One in Four Cloud Violations Due to Poor Security Configurations: Accurics
Accurics reports that poorly configured clouds by managed service providers account for nearly a quarter of cloud security violations, exposing sensitive development pipelines to the outside world over the internet. The California-based company has a few recommendations for organizations on reducing cloud security risks and ensuring compliance.
A report from cloud security company Accurics has highlighted the necessity of a shift-left approach to securing cloud environments. The company warns how risks identified in cloud environments leveraged by organizations can expose them to wide-scale attacks such as the SolarWinds hack last year and how instilling security within DevOps can help alleviate such risks.
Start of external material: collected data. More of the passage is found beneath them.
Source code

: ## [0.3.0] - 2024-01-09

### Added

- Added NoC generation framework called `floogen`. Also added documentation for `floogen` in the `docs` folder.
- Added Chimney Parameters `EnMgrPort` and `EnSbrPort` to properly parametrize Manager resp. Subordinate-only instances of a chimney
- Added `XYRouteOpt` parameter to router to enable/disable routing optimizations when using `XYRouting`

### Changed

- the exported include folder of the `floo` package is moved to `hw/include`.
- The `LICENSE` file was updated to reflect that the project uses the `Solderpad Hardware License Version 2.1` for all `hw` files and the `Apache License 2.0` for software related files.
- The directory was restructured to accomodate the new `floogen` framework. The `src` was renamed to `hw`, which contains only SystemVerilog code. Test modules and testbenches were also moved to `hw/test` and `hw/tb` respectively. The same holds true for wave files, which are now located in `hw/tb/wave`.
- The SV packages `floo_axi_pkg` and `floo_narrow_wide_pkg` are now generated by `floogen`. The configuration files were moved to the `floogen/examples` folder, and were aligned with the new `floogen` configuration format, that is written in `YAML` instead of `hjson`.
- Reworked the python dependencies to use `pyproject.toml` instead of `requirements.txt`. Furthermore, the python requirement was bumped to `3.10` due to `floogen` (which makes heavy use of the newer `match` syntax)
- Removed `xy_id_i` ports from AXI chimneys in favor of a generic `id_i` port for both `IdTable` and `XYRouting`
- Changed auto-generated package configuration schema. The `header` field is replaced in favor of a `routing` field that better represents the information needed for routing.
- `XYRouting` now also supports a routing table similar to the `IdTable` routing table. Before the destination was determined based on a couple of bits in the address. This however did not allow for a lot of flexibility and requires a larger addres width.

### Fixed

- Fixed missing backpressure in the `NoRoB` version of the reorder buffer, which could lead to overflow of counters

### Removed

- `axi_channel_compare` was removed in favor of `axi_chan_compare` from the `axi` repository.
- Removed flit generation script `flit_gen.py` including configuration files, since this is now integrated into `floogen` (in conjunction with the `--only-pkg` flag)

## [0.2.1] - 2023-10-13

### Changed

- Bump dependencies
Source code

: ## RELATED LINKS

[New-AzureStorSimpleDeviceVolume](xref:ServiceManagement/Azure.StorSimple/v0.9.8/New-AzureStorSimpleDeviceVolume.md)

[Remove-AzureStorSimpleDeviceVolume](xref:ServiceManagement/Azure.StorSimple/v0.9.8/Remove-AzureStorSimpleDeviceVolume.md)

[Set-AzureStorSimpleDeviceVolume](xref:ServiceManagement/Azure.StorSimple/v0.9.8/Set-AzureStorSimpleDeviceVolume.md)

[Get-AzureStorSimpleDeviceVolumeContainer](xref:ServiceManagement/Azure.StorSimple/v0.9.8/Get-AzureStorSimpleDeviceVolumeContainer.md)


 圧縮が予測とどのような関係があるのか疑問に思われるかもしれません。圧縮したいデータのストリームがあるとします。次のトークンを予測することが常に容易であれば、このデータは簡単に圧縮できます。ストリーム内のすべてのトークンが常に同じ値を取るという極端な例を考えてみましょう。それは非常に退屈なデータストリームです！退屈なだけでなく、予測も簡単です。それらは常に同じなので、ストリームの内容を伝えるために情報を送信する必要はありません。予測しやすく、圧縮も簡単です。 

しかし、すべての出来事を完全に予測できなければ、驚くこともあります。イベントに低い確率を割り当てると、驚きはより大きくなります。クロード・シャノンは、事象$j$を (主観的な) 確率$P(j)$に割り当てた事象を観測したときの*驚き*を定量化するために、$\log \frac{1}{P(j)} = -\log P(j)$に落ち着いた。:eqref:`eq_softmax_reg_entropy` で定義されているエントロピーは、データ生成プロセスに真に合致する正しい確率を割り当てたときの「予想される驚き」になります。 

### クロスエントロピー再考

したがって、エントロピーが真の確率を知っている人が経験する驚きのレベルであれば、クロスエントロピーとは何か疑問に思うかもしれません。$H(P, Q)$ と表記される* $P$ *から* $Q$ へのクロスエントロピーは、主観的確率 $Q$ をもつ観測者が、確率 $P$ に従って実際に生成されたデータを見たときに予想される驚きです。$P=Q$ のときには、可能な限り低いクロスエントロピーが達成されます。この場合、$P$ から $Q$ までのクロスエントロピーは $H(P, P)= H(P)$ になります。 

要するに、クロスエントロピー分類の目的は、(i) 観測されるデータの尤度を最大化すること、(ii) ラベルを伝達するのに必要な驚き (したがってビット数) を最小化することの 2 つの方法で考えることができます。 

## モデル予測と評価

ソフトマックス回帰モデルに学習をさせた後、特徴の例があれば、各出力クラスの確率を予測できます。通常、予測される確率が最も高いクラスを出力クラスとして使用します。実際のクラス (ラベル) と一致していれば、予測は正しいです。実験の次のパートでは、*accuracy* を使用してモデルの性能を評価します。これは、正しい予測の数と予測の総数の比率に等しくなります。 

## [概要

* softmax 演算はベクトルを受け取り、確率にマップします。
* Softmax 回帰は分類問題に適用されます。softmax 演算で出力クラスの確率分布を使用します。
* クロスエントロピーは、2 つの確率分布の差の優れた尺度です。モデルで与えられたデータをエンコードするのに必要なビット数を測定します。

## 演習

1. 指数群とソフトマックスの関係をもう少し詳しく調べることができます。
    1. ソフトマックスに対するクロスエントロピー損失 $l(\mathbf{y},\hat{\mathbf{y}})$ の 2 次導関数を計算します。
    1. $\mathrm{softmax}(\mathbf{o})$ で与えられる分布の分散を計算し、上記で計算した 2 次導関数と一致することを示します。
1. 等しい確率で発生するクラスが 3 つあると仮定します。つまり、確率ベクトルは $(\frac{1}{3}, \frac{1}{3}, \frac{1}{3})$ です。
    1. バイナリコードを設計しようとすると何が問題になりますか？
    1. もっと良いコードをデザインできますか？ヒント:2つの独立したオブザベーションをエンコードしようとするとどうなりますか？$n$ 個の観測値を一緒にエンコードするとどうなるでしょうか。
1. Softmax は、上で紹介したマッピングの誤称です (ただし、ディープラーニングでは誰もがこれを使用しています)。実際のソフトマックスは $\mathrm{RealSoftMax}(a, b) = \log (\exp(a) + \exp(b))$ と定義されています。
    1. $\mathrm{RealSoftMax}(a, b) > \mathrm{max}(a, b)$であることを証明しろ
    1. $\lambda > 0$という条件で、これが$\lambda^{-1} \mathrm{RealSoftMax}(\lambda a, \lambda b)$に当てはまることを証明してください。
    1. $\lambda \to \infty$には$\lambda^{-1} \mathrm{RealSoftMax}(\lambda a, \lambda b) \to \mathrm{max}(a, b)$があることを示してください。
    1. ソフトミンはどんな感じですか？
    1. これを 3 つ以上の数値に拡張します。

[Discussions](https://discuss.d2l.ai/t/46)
Accurics’ Cloud Cyber Resilience Report identified several security violations within cloud environments, nearly a quarter (22.5%) of which were caused by poor configurations of managed services offerings. Most of these violations exist because organizations fail to restrict or update default security profiles and configurations, thereby enabling threat actors to obtain excessive permissions to cloud resources.
Jon Jarboe, a developer advocate at Accurics, said, “Default configurations for managed services are often designed to make it easier for developers to get started with a service — meaning that they favor more permissive, rather than more restrictive, access. By using these defaults in normal use, organizations are making it easier for attackers to discover their services, read their data, and potentially modify things.”